A slice of pie in the Bahamas is $2.00, in Jamaica it’s $2.50.
These are the pie rates of the Caribbean.
never time travel on an empty stomach. I’m painfully learning that “food safety” wasn’t always a thing
I made some fish tacos last night.
the ingrates just ignored them and swam away
Good news, managed to put the clock forward on the oven.
Bad news, think I’ve got a gas leak now.
why do i pat the top of my sandwich like great job now you must die.
95% of American office workers are watching the World Cup right now.
Overall productivity level remains steady.
Farmer: Here, take a gander.
Goose: No! My husband!
Tennis players like to do that shout/grunt thing every time they hit the ball and it seems like a fun way to do your job so I’m gonna start doing it every time I send an email
The name Corey is short for Coriander. Coreys will try & tell you it’s not but they are lying.

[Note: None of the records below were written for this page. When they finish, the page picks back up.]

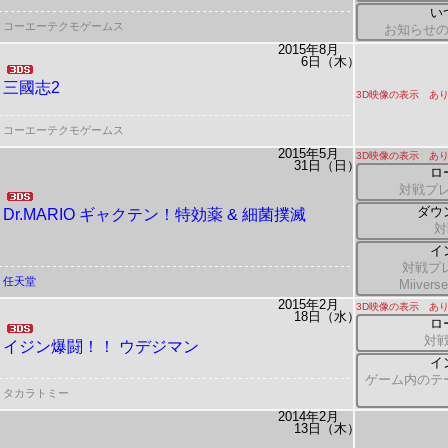
い
コーエーテクモゲームス
お知らせ
2015年8月
6日（木）
三國志2
3D映像の表示 あ
コーエーテクモゲームス
2015年5月
3D映像の表示 あ
31日（日）
ロ
対戦プレ
ダウ
Dr.MARIO ギャクテン！特効薬 & 細菌撲滅
対
イ
対戦プ
任天堂
Miiv
2015年2月
3D映像の表示 あ
18日（水）
ロ
対戦
イジン爆闘！！ ウデジマン
イ
ゲーム内のテ
タカラトミー
2014年2月
13日（木）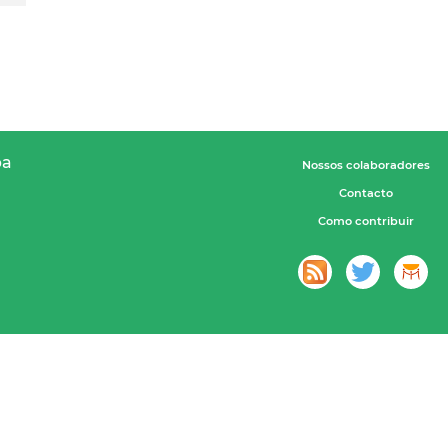
pa
Nossos colaboradores
Contacto
Como contribuir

ACQUAINTANCE: So funny seeing you in the grocery store
ME: Yeah ha ha *opens door in freezer section* well this is me lol see ya
“Doc, my boyfriend & I don’t wanna get pregnant. He hates condoms & I think the jelly isn’t working.”
“What kind are you using?”
“Grape”
Me: when I say WAF you say FLES, WAF—
My kids: so is breakfast almost ready or what, you’re literally killing us
I want to marry a man who is never on time so I can refer to him as my late husband
Me: Do you want anything from Chipotle?
CW: Yeah….just surprise me.
Me: *comes back with no food*
SURPRISE!
“Can I buy you a drink?”
Sure! What’s your name?
“Uhh. I don’t know. I never get this far”
You don’t know your name?
*sweats* Pants are cool
Why should I have to stop talking about my ex, a relationship that ended a mere year ago, when Hollywood won’t stop making movies about world war 2, a war that ended like 20 years ago?
To me, the worst part of the prostate exam is when the doctor says, “Guess how many fingers.”
A friend wanted to know what it’s like to be a mom, so I busted down her bathroom door while she was taking a shower so I could tell her that I’m thinking about changing the name of one of my stuffed animals.
The Harry Potter series is such bullshit. Like we’re supposed to believe a boy with an invisibility cloak ever left the girl’s locker room.